## Aim of the exercise
Report back the lines in this listing that carry the string "female".

## Data below
========================================

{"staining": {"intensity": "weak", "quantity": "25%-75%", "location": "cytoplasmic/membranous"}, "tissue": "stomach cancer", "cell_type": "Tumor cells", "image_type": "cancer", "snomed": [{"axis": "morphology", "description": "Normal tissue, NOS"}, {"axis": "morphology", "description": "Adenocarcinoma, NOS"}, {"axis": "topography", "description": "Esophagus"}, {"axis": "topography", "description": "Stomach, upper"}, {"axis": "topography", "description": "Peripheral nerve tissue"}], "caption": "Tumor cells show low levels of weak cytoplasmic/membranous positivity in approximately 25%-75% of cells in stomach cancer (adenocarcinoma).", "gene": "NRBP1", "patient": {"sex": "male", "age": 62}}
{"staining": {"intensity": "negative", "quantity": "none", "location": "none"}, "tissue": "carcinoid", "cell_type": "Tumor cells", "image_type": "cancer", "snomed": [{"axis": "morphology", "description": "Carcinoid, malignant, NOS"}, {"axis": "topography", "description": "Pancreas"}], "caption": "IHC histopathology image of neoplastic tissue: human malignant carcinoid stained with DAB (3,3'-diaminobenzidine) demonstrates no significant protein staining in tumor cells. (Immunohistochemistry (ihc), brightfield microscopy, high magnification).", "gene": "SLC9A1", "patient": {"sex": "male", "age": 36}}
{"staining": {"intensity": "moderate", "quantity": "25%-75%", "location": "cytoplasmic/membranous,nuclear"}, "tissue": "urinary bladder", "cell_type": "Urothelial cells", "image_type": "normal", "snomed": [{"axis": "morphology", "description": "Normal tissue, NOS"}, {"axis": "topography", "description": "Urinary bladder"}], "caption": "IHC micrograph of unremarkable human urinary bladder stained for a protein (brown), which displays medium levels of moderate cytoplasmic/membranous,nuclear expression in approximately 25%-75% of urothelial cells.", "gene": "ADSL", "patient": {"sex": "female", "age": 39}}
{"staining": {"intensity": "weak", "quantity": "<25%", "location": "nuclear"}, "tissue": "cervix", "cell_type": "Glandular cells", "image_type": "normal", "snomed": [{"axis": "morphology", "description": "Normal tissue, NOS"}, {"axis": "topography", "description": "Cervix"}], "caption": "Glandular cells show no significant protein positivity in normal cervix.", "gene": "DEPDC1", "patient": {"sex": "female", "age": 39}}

========================================

## Solution to this task
{"staining": {"intensity": "moderate", "quantity": "25%-75%", "location": "cytoplasmic/membranous,nuclear"}, "tissue": "urinary bladder", "cell_type": "Urothelial cells", "image_type": "normal", "snomed": [{"axis": "morphology", "description": "Normal tissue, NOS"}, {"axis": "topography", "description": "Urinary bladder"}], "caption": "IHC micrograph of unremarkable human urinary bladder stained for a protein (brown), which displays medium levels of moderate cytoplasmic/membranous,nuclear expression in approximately 25%-75% of urothelial cells.", "gene": "ADSL", "patient": {"sex": "female", "age": 39}}
{"staining": {"intensity": "weak", "quantity": "<25%", "location": "nuclear"}, "tissue": "cervix", "cell_type": "Glandular cells", "image_type": "normal", "snomed": [{"axis": "morphology", "description": "Normal tissue, NOS"}, {"axis": "topography", "description": "Cervix"}], "caption": "Glandular cells show no significant protein positivity in normal cervix.", "gene": "DEPDC1", "patient": {"sex": "female", "age": 39}}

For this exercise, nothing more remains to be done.